Réadaptation difficile

Mais, les gorilles voyageurs ont eu du mal à se réadapter. "Ils se sentaient inférieurs aux autres gorilles et étaient toujours stressés, commente un guide du zoo. Leur passage dans plusieurs pays et zoos où leurs conditions de vie étaient différentes y est sûrement pour quelque chose." Appartenant à la famille des gorilles des forêts denses et humides d’Afrique centrale et d’une partie du Nigeria, ils ont été privés de leur climat d'origine pendant tout leur séjour à l’étranger. "Ces Taiping four (du nom du zoo malaisien où ils ont vécu, Ndlr) ne supportent pas la cohabitation avec les gorilles ordinaires. Nous avons été obligés de leur construire un enclos spécial", explique Jonathan Kang, responsable du suivi des primates au centre.

 

"Deux sont morts. Le premier après six mois. C’est ce qui nous a poussés à construire un enclos à part pour les autres. Le second est mort au bout d'un an alors qu’il occupait déjà son nouvel espace.
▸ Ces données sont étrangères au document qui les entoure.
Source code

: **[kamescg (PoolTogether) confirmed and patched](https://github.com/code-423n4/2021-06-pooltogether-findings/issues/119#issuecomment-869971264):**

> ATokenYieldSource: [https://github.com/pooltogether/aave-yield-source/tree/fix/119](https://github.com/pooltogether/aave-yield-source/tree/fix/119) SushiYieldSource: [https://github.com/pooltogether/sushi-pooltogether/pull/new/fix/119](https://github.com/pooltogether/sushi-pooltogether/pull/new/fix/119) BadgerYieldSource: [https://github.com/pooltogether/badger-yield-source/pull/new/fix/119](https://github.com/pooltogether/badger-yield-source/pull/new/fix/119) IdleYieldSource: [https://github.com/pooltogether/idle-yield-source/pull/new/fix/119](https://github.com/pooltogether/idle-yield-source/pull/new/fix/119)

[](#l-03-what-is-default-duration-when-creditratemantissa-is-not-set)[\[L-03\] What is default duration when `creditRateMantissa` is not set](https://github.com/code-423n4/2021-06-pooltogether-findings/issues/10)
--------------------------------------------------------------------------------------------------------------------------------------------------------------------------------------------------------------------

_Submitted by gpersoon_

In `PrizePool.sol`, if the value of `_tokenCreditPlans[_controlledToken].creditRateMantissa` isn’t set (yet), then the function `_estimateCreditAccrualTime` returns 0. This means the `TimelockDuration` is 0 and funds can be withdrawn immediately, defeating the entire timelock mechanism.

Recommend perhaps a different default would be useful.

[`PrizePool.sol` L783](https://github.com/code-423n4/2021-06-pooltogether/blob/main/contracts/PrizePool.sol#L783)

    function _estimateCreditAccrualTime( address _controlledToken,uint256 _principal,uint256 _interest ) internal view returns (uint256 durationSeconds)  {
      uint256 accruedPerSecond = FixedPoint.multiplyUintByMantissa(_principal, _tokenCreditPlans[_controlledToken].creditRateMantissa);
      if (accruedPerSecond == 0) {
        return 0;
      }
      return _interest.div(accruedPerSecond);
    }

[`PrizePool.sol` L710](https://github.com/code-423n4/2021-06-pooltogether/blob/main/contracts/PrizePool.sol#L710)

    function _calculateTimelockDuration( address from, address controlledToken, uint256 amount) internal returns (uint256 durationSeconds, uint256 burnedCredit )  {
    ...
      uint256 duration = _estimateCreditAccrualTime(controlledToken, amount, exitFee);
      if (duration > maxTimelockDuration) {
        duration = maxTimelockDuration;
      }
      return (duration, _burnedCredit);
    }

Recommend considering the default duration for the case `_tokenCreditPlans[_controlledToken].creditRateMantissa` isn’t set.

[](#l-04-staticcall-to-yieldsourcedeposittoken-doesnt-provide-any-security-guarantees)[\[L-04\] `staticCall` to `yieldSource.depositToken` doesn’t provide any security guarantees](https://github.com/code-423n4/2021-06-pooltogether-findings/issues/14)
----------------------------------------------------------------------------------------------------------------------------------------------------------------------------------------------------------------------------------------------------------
Nous avons adjoint à ceux qui restaient deux autres gorilles qui les ont bien adoptés", ajoute Jonathan.Aujourd'hui, moins grands et moins costauds que la dizaine d’autres gorilles plus âgés du parc, les Taiping four sont loin d’être l’attraction des visiteurs. Ces derniers s’arrêtent certes devant leur enclos et parcourent leur histoire consignée dans les archives du centre, mais ils photographient plus volontiers les grands gorilles de l’enclos voisin dont les femelles se baladent avec leurs petits accrochés sous le ventre.

 

Quant aux autorités du ministère de tutelle, elles ne savent même pas qu’ils n’en restent plus que deux... "Ce n’est pas la première fois que le Cameroun s’investit pour rapatrier des animaux. Trois ans auparavant, nous avions ramené trois gorilles du Nigeria", explique Atemnkeng William Tazanu, avant de conclure, "des gens se demandent à présent pourquoi dépenser beaucoup d’argent pour rapatrier des animaux alors que nous en avons en quantité au pays."